Bypass not among recommended road projects

December 30, 1993|By Andrea F. Siegel | Andrea F. Siegel,Staff Writer

The controversial proposal to bypass Old Stage Road and Thelma Avenue, linking Stewart Avenue with points east in Glen Burnie, will be missing from the county administration's recommended road projects in the coming fiscal year.

Plans for the $3.1 million bypass were drawn up more than 20 years ago. But community disputes over whether and how to build the bypass repeatedly shoved it further down the construction list, until this year, when it didn't make the list at all.

"Until the local community can resolve it, the county executive is inclined to do nothing about it," said Louise Hayman, spokeswoman for County Executive Robert R. Neall.

The Brookfield community has been unable still is at odds over what would work best.

The county's traffic engineering division likewise is inclined to do nothing about it for at least a year. It has decided to wait until the State Highway Administration completes the Interstate 97 and Dorsey Road interchange and Route 100 in the Glen Burnie area.

Those roads, "we think, will have some impact on the traffic pattern, so the decision was made to hold off," said Robert H. Loomis, assistant director of public works.

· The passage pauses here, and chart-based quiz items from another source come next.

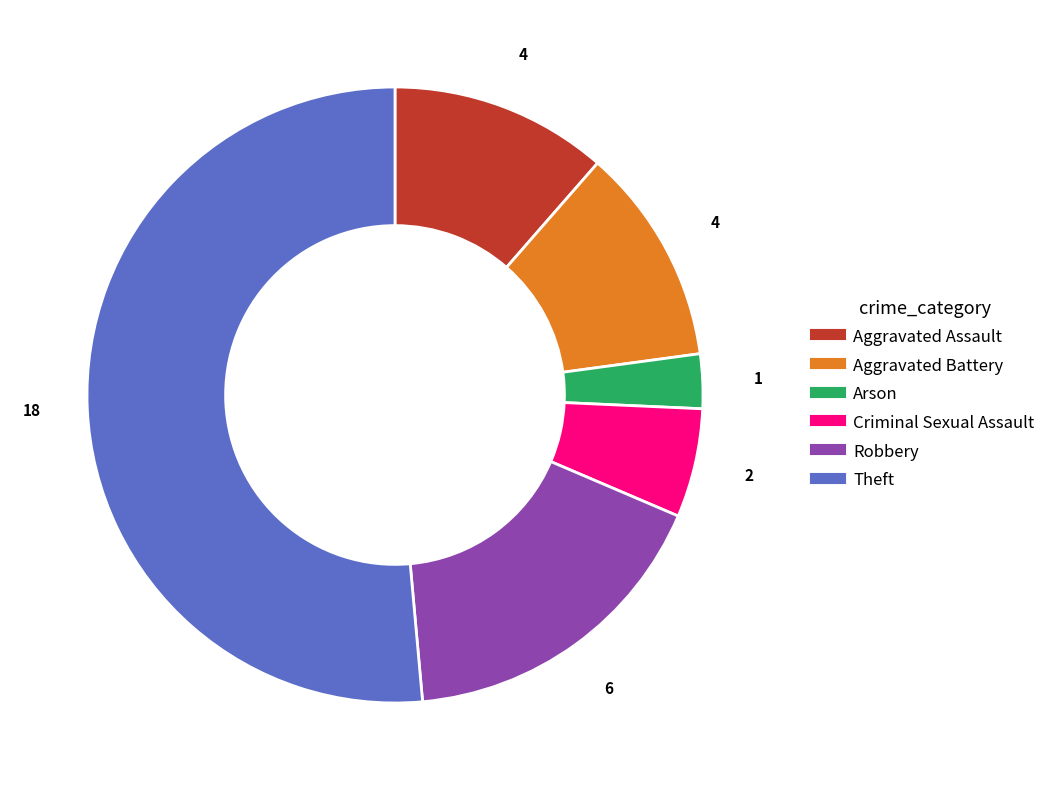

Between Theft and Aggravated Battery, which is larger?

Theft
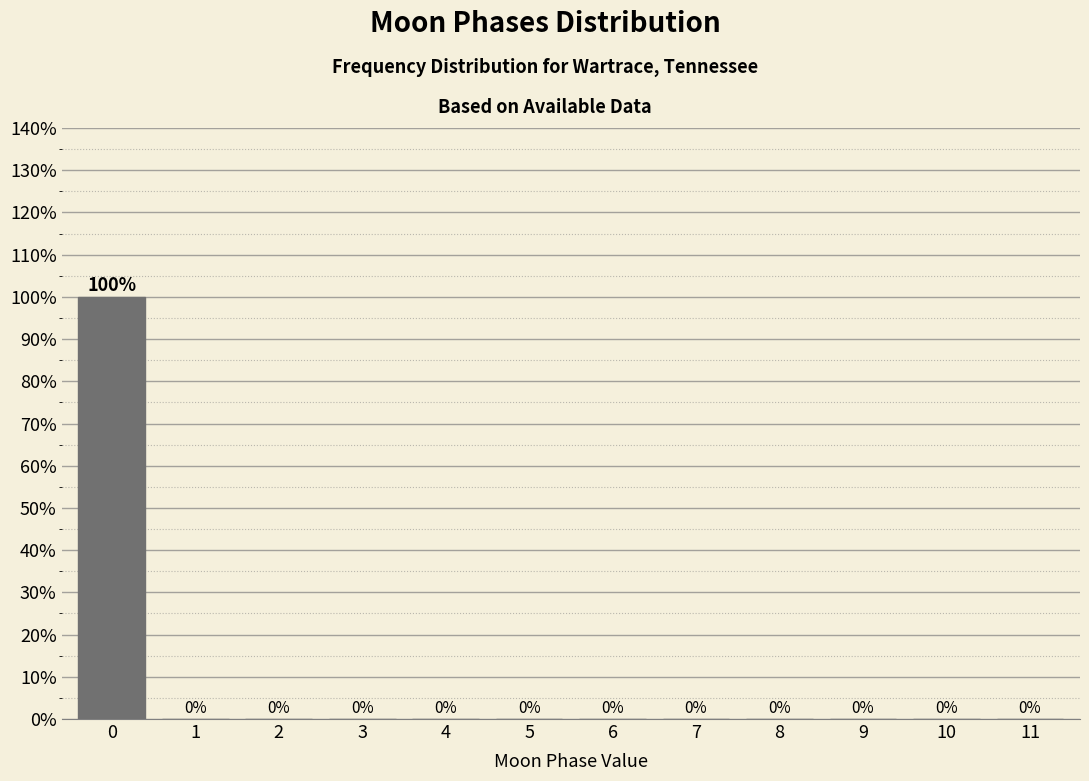

Reading left to right, list all the values displayed in this chart.

0=100	1=0	2=0	3=0	4=0	5=0	6=0	7=0	8=0	9=0	10=0	11=0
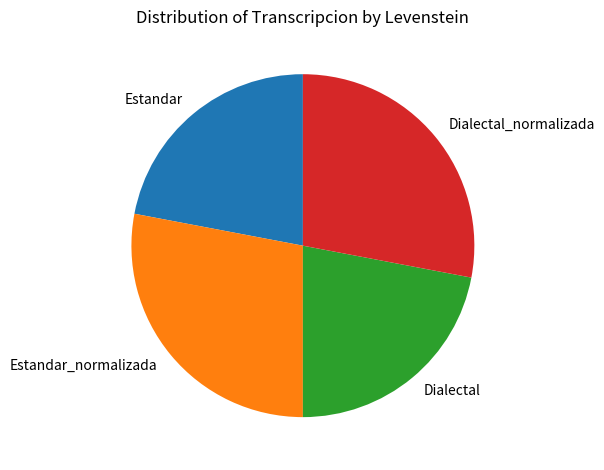

Approximately how many times larger is the value at Estandar_normalizada compared to Estandar?

1.3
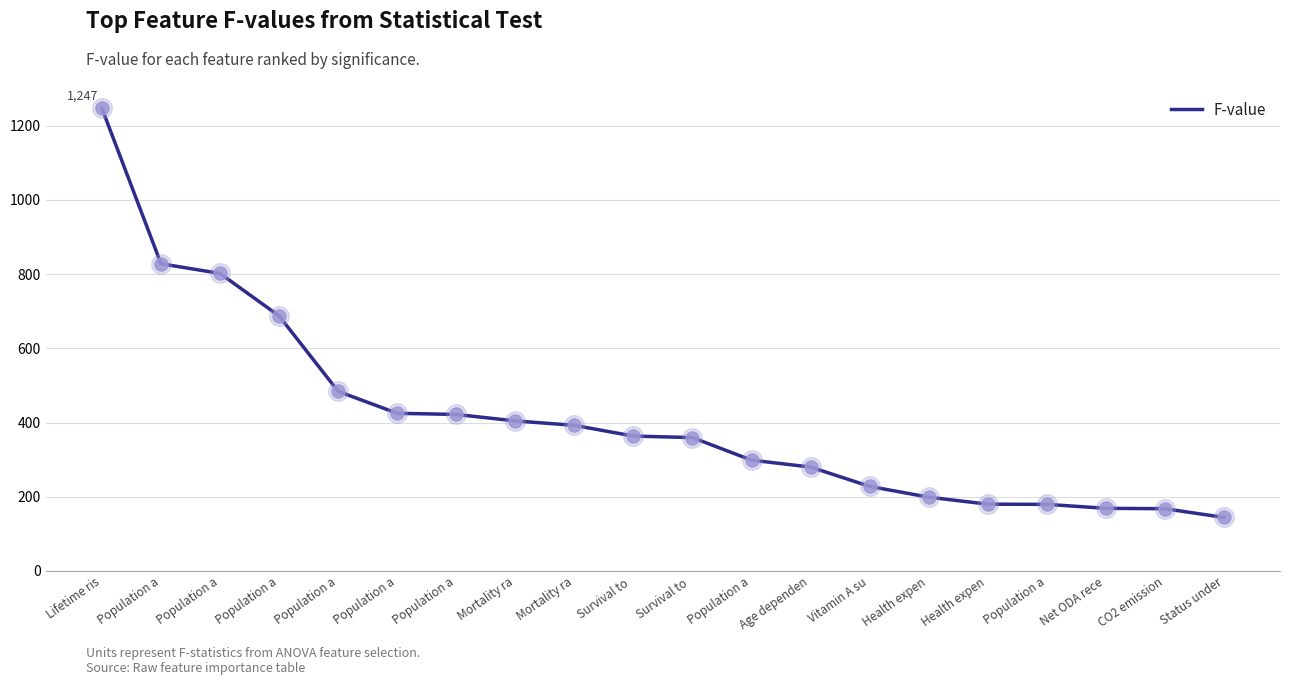

Approximately how many times larger is the value at Health expen compared to Lifetime ris?

0.1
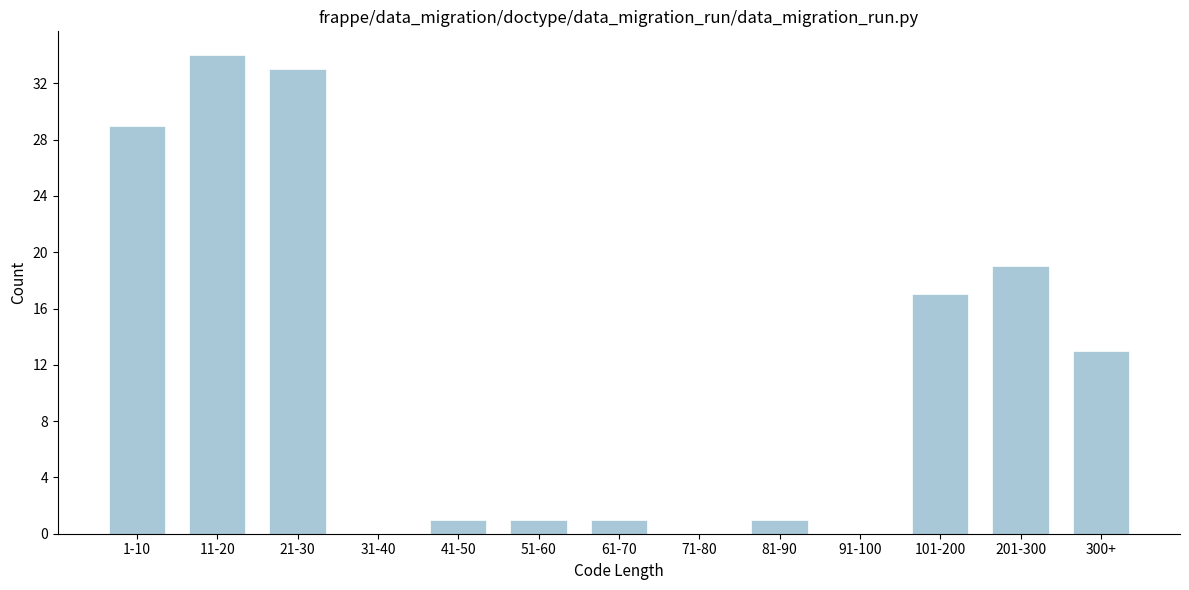

Reading left to right, transcribe all the data shown in this chart.

1-10=29	11-20=34	21-30=33	31-40=0	41-50=1	51-60=1	61-70=1	71-80=0	81-90=1	91-100=0	101-200=17	201-300=19	300+=13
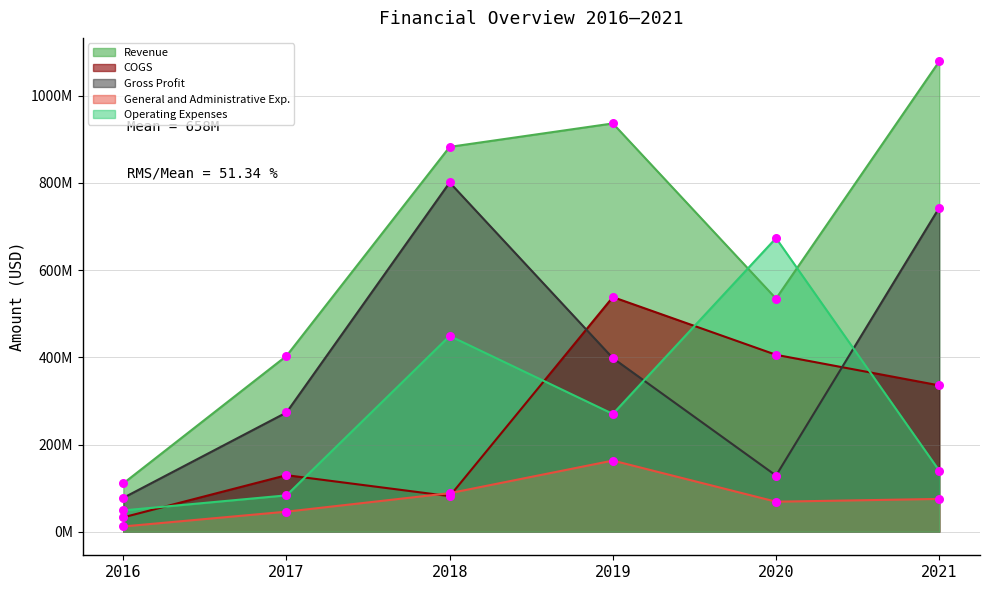

Which series reaches the maximum Y coordinate?

Revenue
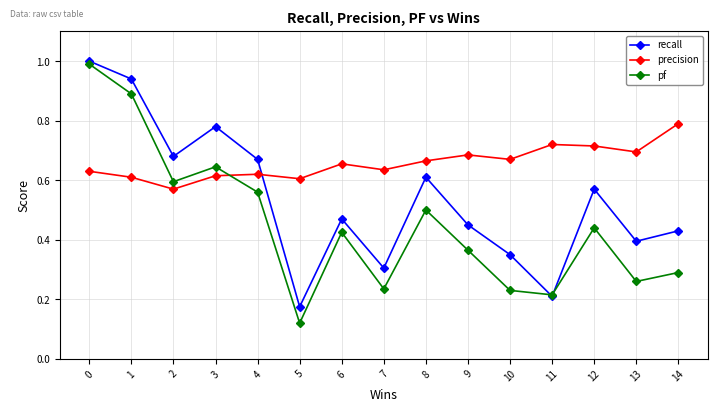

Where is pf nearest to the value 0?

5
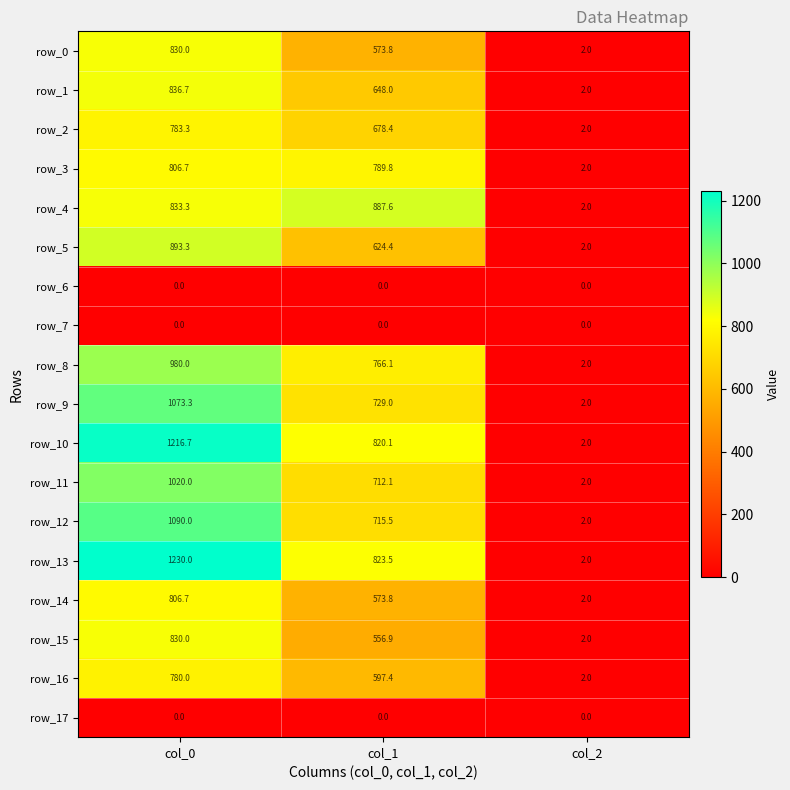

What is the difference between the maximum and minimum values in the row_5 series?

891.3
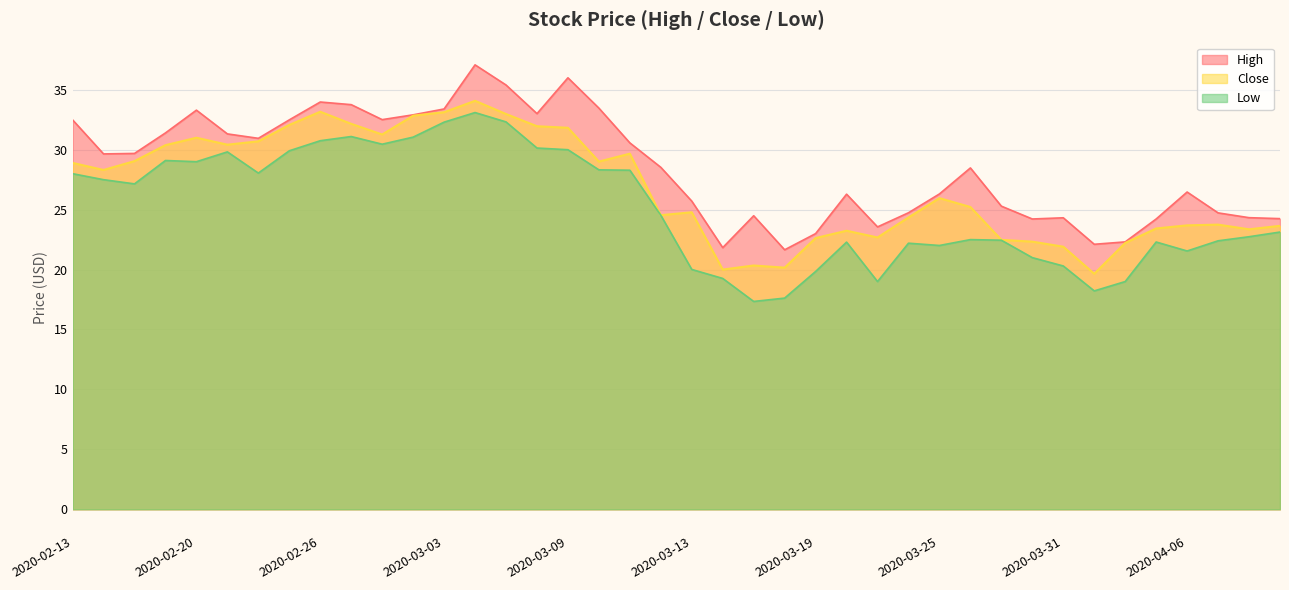

Reading right to left, extract all data points from this chart.

High: 2020-04-09=24.2	2020-04-08=24.3	2020-04-07=24.7	2020-04-06=26.5	2020-04-03=24.2	2020-04-02=22.3	2020-04-01=22.1	2020-03-31=24.3	2020-03-30=24.2	2020-03-27=25.3	2020-03-26=28.5	2020-03-25=26.3	2020-03-24=24.7	2020-03-23=23.6	2020-03-20=26.3	2020-03-19=23.0	2020-03-18=21.6	2020-03-17=24.5	2020-03-16=21.8	2020-03-13=25.7	2020-03-12=28.5	2020-03-11=30.6	2020-03-10=33.5	2020-03-09=36.0	2020-03-06=33.0	2020-03-05=35.4	2020-03-04=37.1	2020-03-03=33.4	2020-03-02=32.9	2020-02-28=32.5	2020-02-27=33.8	2020-02-26=34.0	2020-02-25=32.5	2020-02-24=30.9	2020-02-21=31.3	2020-02-20=33.3	2020-02-19=31.4	2020-02-18=29.7	2020-02-14=29.6	2020-02-13=32.5
Close: 2020-04-09=23.6	2020-04-08=23.4	2020-04-07=23.8	2020-04-06=23.7	2020-04-03=23.4	2020-04-02=22.2	2020-04-01=19.6	2020-03-31=21.9	2020-03-30=22.3	2020-03-27=22.5	2020-03-26=25.2	2020-03-25=26.0	2020-03-24=24.4	2020-03-23=22.7	2020-03-20=23.2	2020-03-19=22.6	2020-03-18=20.2	2020-03-17=20.3	2020-03-16=20.0	2020-03-13=24.8	2020-03-12=24.5	2020-03-11=29.7	2020-03-10=29.0	2020-03-09=31.8	2020-03-06=32.0	2020-03-05=33.0	2020-03-04=34.1	2020-03-03=33.1	2020-03-02=32.8	2020-02-28=31.3	2020-02-27=32.2	2020-02-26=33.2	2020-02-25=32.1	2020-02-24=30.7	2020-02-21=30.4	2020-02-20=31.0	2020-02-19=30.4	2020-02-18=29.1	2020-02-14=28.3	2020-02-13=28.9
Low: 2020-04-09=23.1	2020-04-08=22.7	2020-04-07=22.4	2020-04-06=21.6	2020-04-03=22.3	2020-04-02=19.0	2020-04-01=18.2	2020-03-31=20.3	2020-03-30=21.0	2020-03-27=22.4	2020-03-26=22.5	2020-03-25=22.0	2020-03-24=22.2	2020-03-23=19.0	2020-03-20=22.3	2020-03-19=19.8	2020-03-18=17.6	2020-03-17=17.3	2020-03-16=19.3	2020-03-13=20.0	2020-03-12=24.5	2020-03-11=28.3	2020-03-10=28.3	2020-03-09=30.0	2020-03-06=30.1	2020-03-05=32.3	2020-03-04=33.1	2020-03-03=32.3	2020-03-02=31.1	2020-02-28=30.5	2020-02-27=31.1	2020-02-26=30.8	2020-02-25=29.9	2020-02-24=28.1	2020-02-21=29.8	2020-02-20=29.0	2020-02-19=29.1	2020-02-18=27.1	2020-02-14=27.5	2020-02-13=28.0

Both bypass opponents and those who found the new road acceptable are pinning their hopes on the new state roads.

"I really hope that's true," said a discouraged Linda Brandt, who lives on Thelma Avenue near its dangerous elbow-curve intersection with Old Stage Road. "They need to do something."

She has been lobbying to have traffic diverted from her street since November 1991, when her daughter was hit by a car as she tried to cross Thelma Avenue.

Old Stage Road and Thelma Avenue, lined with houses, are used by more than 46,000 cars a week, according to county traffic figures last year.

The proposed four-lane bypass was to cut approximately from ** the intersection of Stewart Avenue and Old Stage Road to Aquahart Road and Crain Highway.

Opponents complained the bypass was an effort to jam a road through their neighborhood for the convenience of commuters.